Session Information
23 SES 09 B, Global Transitions Remaking Education Spaces and Professional Projects
Symposium
Contribution
This presentation explores how teachers from Southeast/Central Europe and Southeast Asia navigate (neo)liberal education reforms through their participation in private tutoring activities. The findings reveal that teachers may have accepted the logic of market-based education service provision (as reflected in their private tutoring activities), but have simultaneously used the newly created “private” space to evade and perhaps even defy multiple (neo)liberal regulations permeating their work in public schools, such as student-centered learning and curriculum standards.
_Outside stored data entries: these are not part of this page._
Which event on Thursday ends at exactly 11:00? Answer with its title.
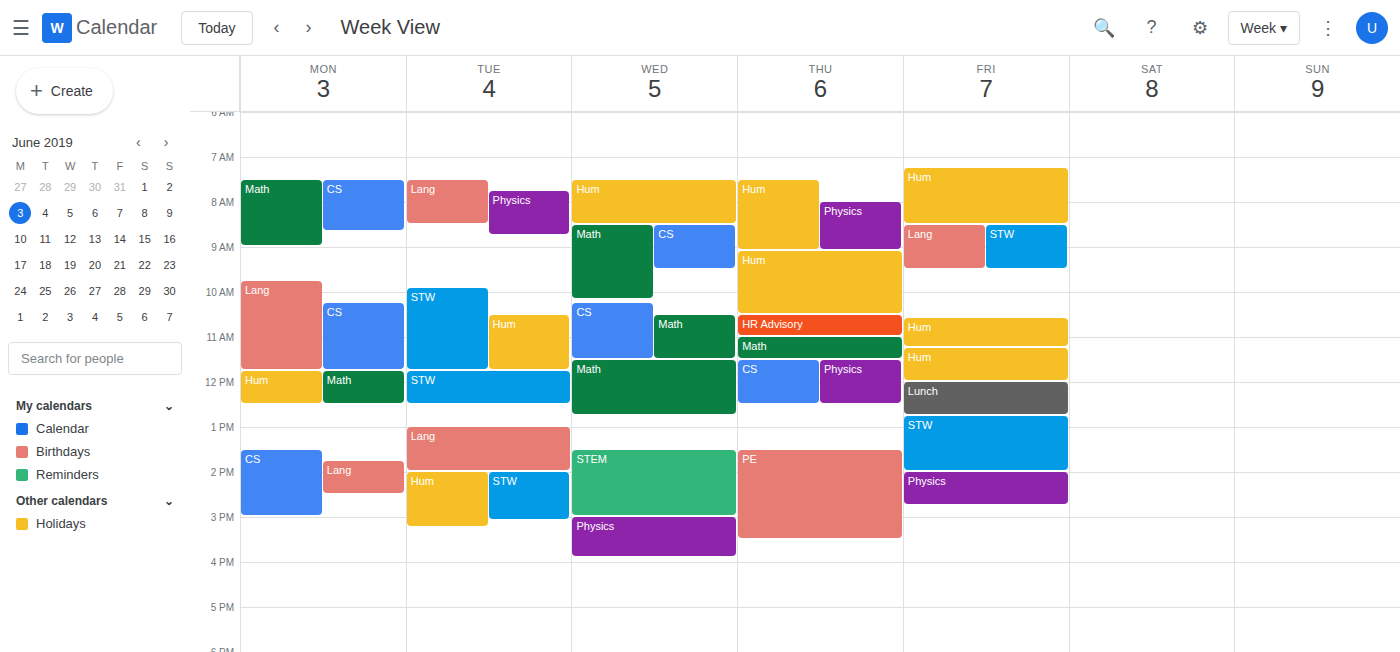
"HR Advisory"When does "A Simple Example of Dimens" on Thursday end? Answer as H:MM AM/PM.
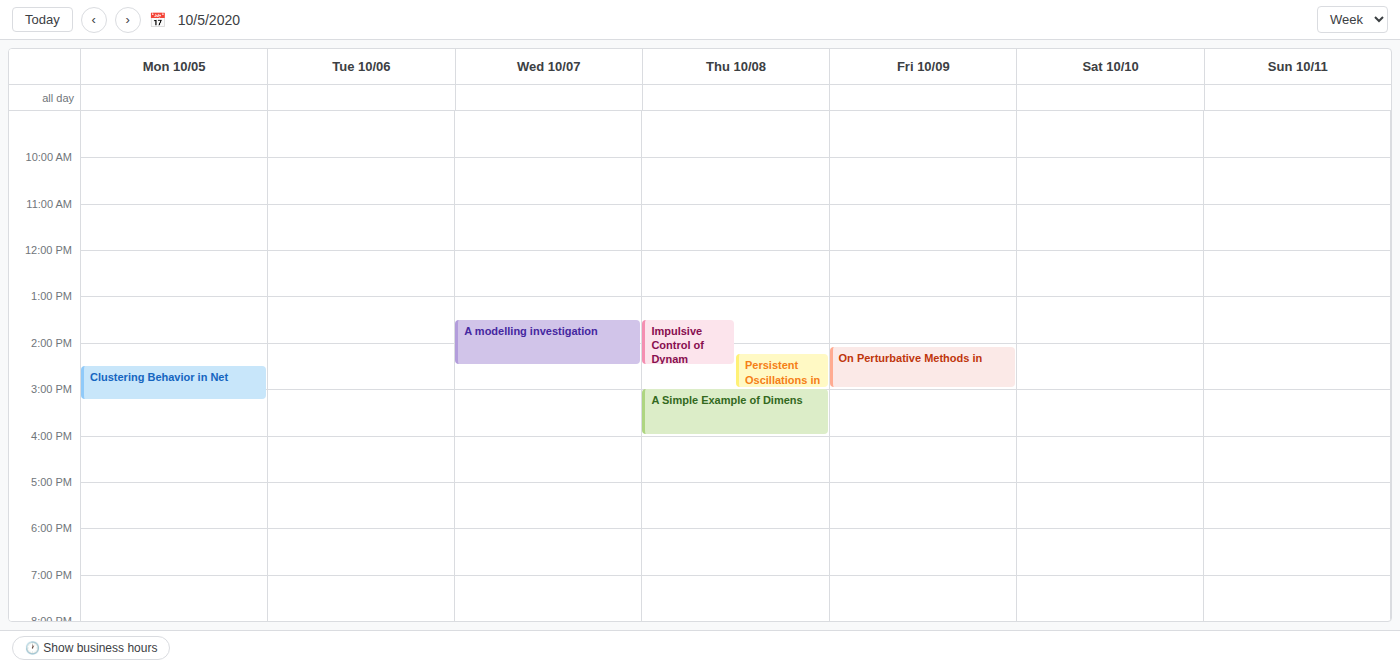
4:00 PMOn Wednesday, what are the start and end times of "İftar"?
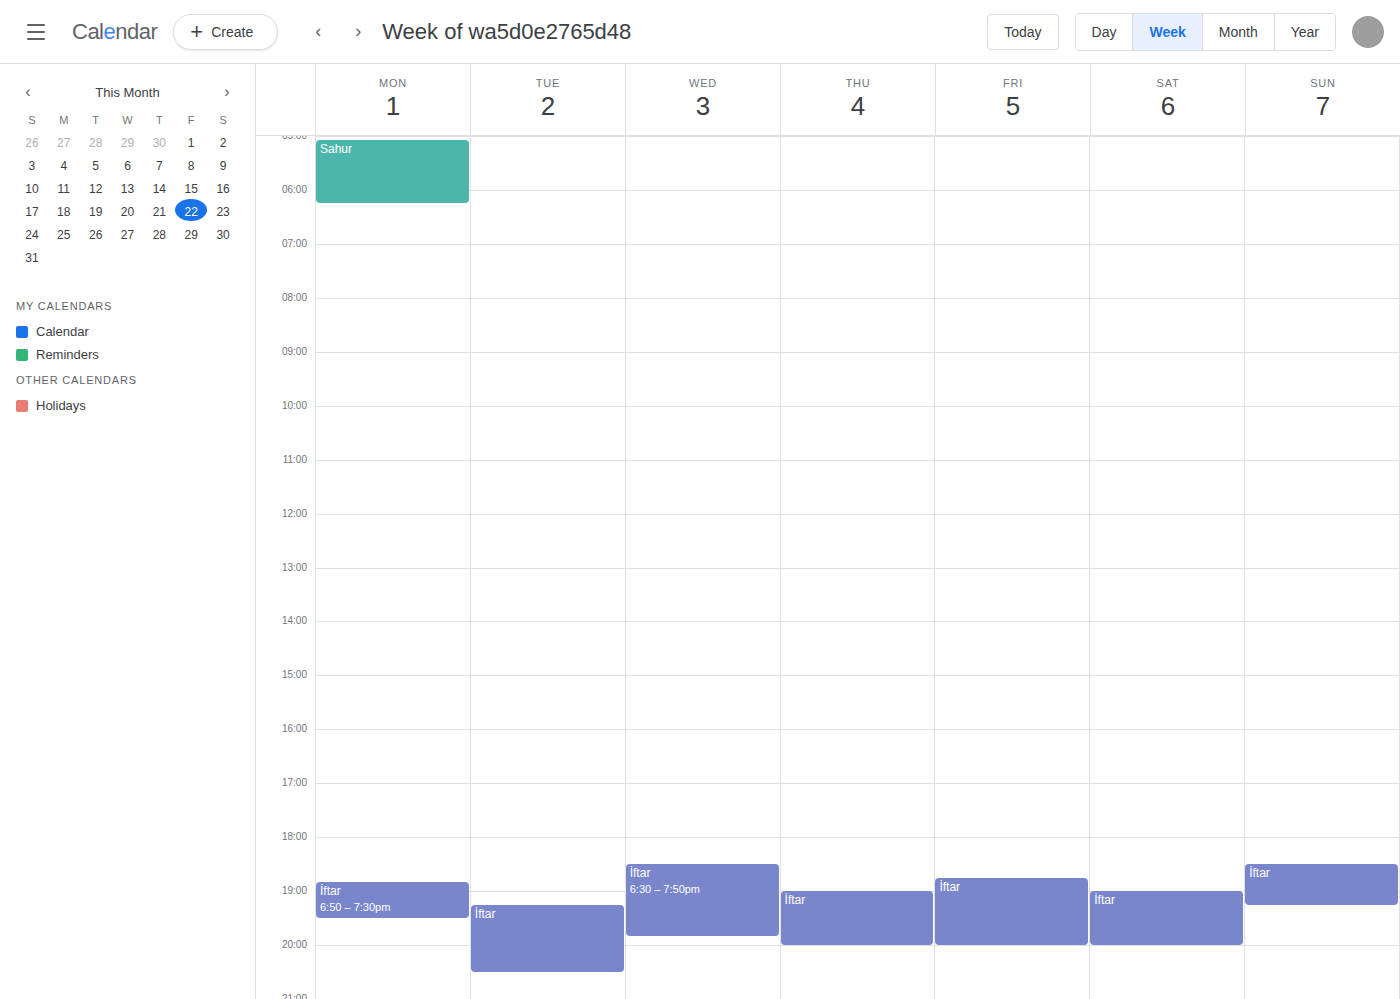
6:30 PM to 7:50 PM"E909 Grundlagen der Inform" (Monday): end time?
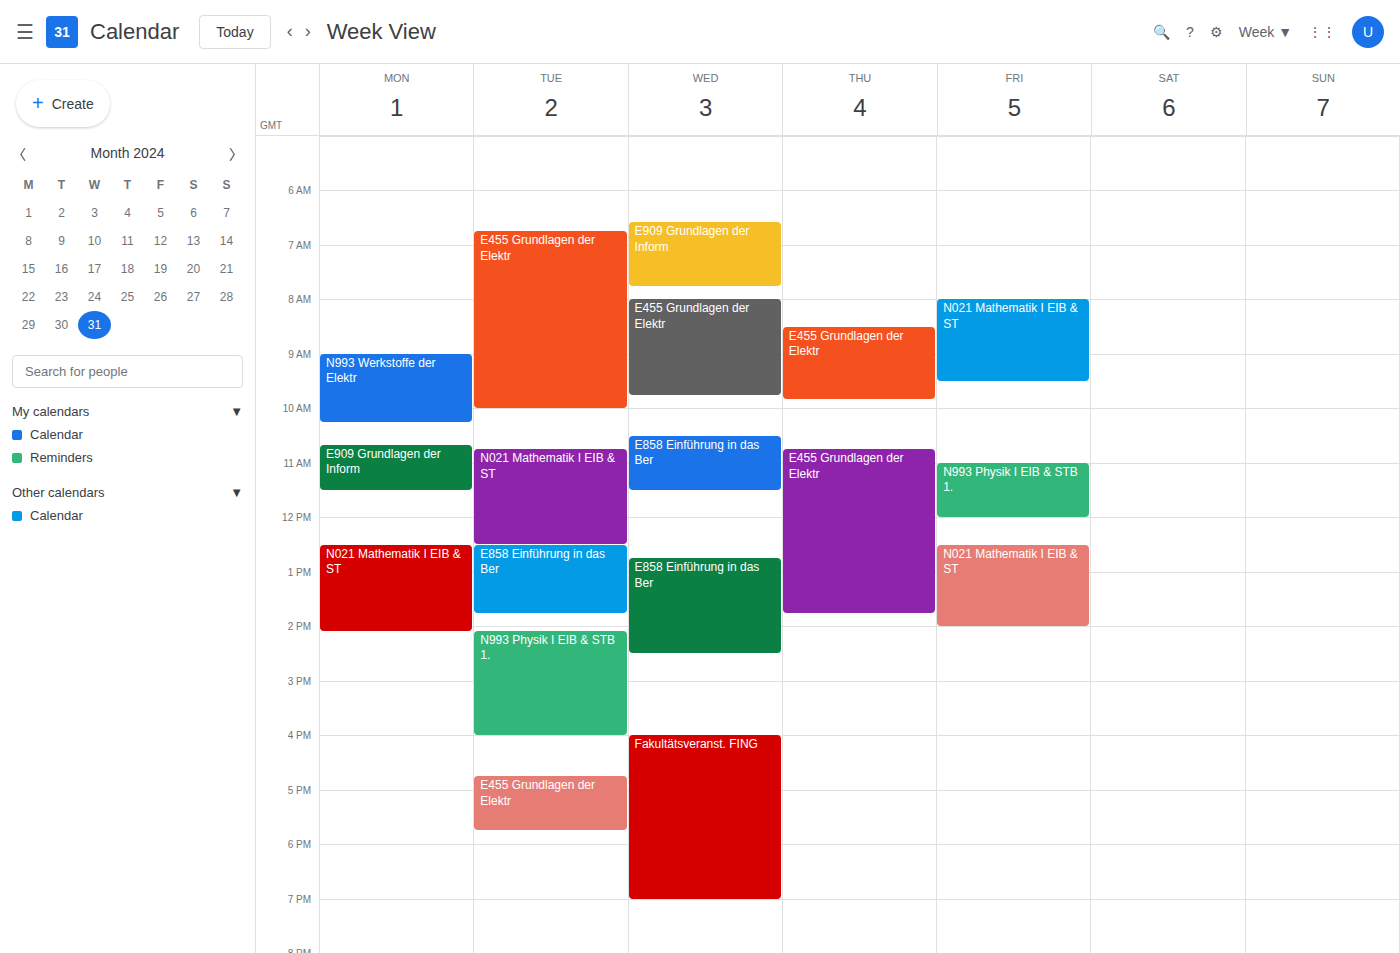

Similar to Sassen’s (1991) work on “global cities,” we view private tutoring as a de-nationalized national space, where global flows “touch down” in national territories and are serviced by local actors, but in ways that are oriented towards sustaining local visions of “quality” education and “good” life. The result is a double entendre of privatization: (neo)liberal reforms contribute to the de-professionalization of the teaching profession while at the same time enable teachers to actively resist (neo)liberal reforms in unexpected and innovative ways. The chapter examines how teachers re-draw the boundaries between the global and the local (as well as the public and the private) in ways that enable them to reclaim professionalism and, equally important, redefine the global (neo)liberal agenda itself.